Stored data:
******

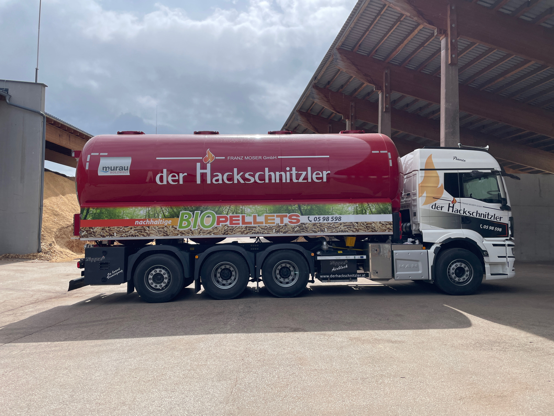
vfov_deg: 53.1
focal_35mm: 26
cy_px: 208
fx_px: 416
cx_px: 277
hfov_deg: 67.3
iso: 32
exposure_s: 1/4000
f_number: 1.6
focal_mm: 4.2
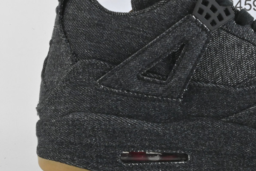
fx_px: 789
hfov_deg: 18.1
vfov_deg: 12.3
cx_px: 240
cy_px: 78
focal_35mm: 111
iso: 1600
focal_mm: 37
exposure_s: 1/10
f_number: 36
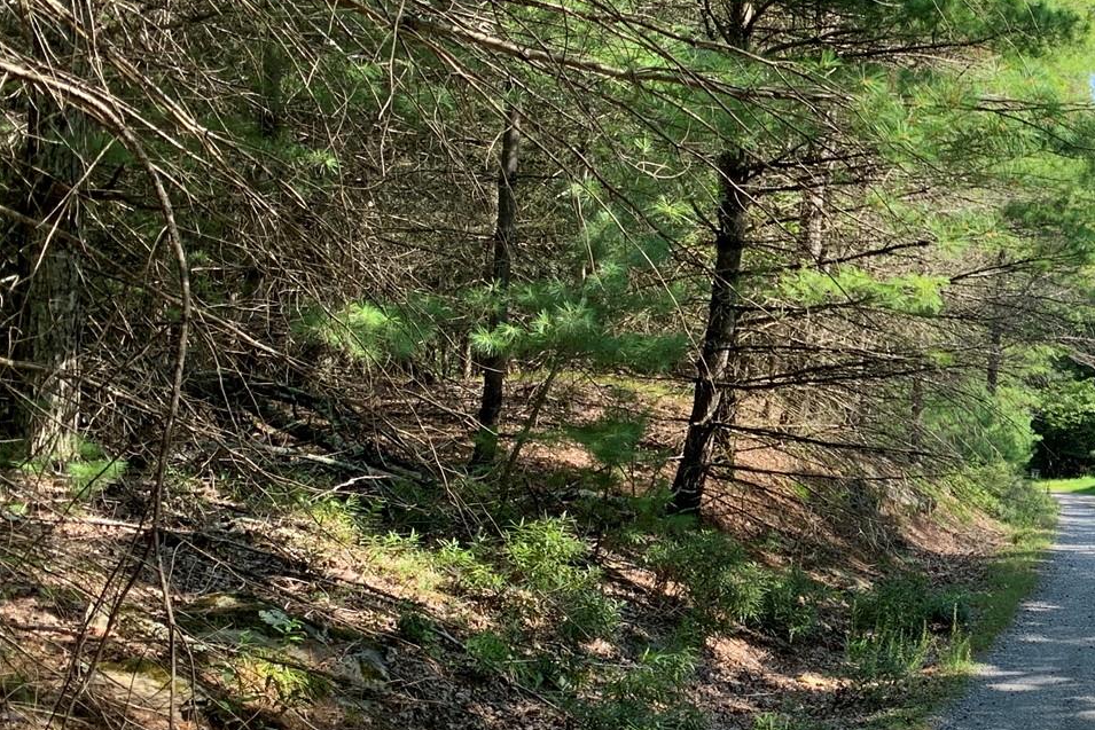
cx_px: 1171
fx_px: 1764
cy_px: 387
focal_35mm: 58
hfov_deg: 31.1
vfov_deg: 23.4
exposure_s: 1/295
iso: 25
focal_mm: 4.25
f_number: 1.8
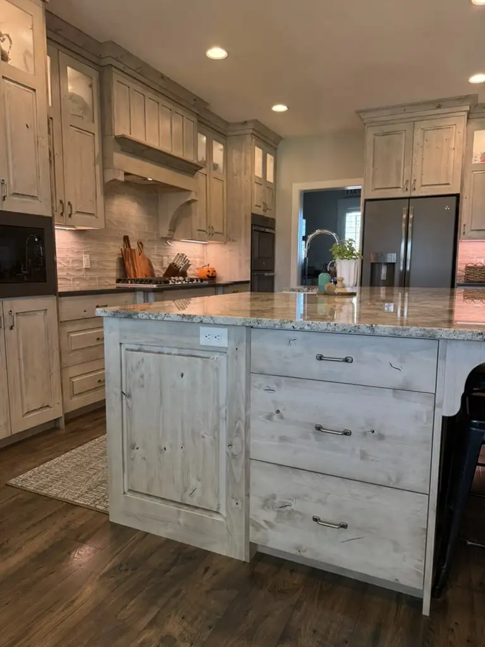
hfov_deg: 56.8
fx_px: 448
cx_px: 242
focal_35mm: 24
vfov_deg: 71.6
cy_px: 324
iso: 200
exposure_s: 1/120
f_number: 1.78
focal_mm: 6.76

******

Directions: All lines above starting at the one with "focal_35mm: 26" and ending at the one with "focal_35mm: 58", inclusive, are to be printed again exactly, with the pictures left out.

Result below:
focal_35mm: 26
cy_px: 208
fx_px: 416
cx_px: 277
hfov_deg: 67.3
iso: 32
exposure_s: 1/4000
f_number: 1.6
focal_mm: 4.2
fx_px: 789
hfov_deg: 18.1
vfov_deg: 12.3
cx_px: 240
cy_px: 78
focal_35mm: 111
iso: 1600
focal_mm: 37
exposure_s: 1/10
f_number: 36
cx_px: 1171
fx_px: 1764
cy_px: 387
focal_35mm: 58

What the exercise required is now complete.